Former president Lee Teng-hui (李登輝) is returning to Taitung County’s Green Island (綠島) for the first time in 14 years where he is scheduled to make a symbolic visit to a human rights memorial park today.
As president, Lee helped raise funds to erect a monument in the Green Island Memorial Park to commemorate the thousands of political prisoners who passed through the prison on the remote island during the White Terror era under the Chinese Nationalist Party (KMT) regime.
Lee personally unveiled the monument, which was built using the NT$20 million (US$670,000) in revenue from the sales of his book, Taiwan’s Views, on Dec. 10, 1999, World Human Rights Day. At the unveiling he issued an official apology on behalf of the government for the first time to all the political prisoners and those who were oppressed during the White Terror era.
The visit to the island was meaningful for Lee because of his instrumental role in lifting the 38-year Martial Law era and initiating the “silent revolution,” which earned him credit for facilitating the peaceful transformation of Taiwan from an authoritarian regime to a democracy.
Lee is also scheduled to attend a forum with four former political prisoners today in the park, according to his office.
The 90-year-old embarked on a three-day visit to Taitung yesterday as part of a series of nationwide tours that began in April last year.

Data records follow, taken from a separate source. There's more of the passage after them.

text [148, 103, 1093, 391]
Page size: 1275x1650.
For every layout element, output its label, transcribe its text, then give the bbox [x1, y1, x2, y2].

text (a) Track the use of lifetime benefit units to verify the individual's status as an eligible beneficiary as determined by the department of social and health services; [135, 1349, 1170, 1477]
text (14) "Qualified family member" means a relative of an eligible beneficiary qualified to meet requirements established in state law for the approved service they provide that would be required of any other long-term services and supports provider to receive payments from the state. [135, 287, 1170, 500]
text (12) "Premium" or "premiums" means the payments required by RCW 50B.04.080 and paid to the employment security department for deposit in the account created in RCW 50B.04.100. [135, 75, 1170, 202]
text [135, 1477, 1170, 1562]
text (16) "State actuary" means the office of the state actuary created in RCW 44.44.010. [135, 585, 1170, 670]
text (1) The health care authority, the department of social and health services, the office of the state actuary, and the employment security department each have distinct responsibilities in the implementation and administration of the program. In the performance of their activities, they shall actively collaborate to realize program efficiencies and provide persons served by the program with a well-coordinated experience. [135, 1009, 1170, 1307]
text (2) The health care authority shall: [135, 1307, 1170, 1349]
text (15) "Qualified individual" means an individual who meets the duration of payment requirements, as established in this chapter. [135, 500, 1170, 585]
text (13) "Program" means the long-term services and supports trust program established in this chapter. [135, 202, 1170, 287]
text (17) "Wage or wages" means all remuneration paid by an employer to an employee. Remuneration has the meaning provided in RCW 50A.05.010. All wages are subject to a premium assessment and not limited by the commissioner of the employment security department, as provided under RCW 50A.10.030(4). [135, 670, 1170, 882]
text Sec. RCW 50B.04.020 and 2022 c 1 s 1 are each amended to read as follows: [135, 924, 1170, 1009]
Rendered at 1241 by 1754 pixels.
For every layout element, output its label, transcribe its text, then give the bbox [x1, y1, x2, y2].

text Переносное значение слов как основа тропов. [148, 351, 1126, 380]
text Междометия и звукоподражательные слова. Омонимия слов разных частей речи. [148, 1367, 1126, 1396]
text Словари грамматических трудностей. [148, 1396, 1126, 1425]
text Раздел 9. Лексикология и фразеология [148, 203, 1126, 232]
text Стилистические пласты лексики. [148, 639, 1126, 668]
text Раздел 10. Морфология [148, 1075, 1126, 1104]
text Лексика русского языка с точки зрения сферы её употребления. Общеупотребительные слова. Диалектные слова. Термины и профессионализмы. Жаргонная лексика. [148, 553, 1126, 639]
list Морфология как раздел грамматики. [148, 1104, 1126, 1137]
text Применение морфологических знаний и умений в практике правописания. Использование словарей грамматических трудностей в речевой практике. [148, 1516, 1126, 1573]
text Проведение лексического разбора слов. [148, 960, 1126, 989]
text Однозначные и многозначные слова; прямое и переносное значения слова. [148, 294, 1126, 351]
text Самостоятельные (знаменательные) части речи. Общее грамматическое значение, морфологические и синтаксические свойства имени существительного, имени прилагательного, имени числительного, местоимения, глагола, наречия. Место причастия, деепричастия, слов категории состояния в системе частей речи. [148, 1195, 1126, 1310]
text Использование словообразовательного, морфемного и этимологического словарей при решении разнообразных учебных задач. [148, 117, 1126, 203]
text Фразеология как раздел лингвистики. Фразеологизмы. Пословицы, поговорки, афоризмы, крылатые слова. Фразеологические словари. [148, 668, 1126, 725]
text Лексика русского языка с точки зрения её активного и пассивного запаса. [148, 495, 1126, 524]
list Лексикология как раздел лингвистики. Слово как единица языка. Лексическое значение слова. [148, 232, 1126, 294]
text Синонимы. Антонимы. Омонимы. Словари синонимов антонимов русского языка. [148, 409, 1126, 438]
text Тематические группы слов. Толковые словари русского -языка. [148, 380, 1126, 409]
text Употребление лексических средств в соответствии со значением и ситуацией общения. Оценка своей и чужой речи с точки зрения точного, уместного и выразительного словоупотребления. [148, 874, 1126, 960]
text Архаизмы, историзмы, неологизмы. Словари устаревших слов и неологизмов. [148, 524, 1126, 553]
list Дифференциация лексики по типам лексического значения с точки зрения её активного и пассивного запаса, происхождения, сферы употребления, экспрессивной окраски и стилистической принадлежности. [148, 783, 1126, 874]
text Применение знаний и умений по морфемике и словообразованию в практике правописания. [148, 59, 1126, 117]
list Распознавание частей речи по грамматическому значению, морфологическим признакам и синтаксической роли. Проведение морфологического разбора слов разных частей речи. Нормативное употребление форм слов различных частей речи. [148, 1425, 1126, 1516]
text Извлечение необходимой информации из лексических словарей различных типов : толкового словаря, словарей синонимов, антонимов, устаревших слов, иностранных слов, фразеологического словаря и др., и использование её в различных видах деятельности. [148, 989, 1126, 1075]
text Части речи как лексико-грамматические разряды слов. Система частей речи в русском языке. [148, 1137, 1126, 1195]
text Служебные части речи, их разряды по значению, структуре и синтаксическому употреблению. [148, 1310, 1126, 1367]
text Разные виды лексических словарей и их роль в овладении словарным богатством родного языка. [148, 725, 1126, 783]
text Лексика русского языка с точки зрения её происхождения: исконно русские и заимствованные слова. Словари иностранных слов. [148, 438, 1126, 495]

Lee visited the National Museum of Prehistory and held a meeting with members of the Taiwan East Society yesterday.
Responding to media inquiries about the recent meeting between former KMT chairman Wu Poh-hsiung (吳伯雄) and Chinese President Xi Jinping (習近平), during which Wu reaffirmed the “one China” framework and said both sides of the Taiwan Strait share the same ancestry, Lee said Wu’s remarks were inappropriate and incorrect.
“Like the US, Taiwan has always been a country of immigrants and a society with diverse cultures. I wonder why [cross-strait relations] are still based on minzu (民族) in their eyes,” Lee said.
With regards to the “one China” framework, Lee said the ideology has been “a lie to the international community” since former US secretary of state Henry Kissinger and former Chinese premier Zhou Enlai (周恩來) coined the phrase in the 1970s.
“There are true issues and there are pseudo issues. The ‘one China’ policy is a pseudo issue,” Lee said.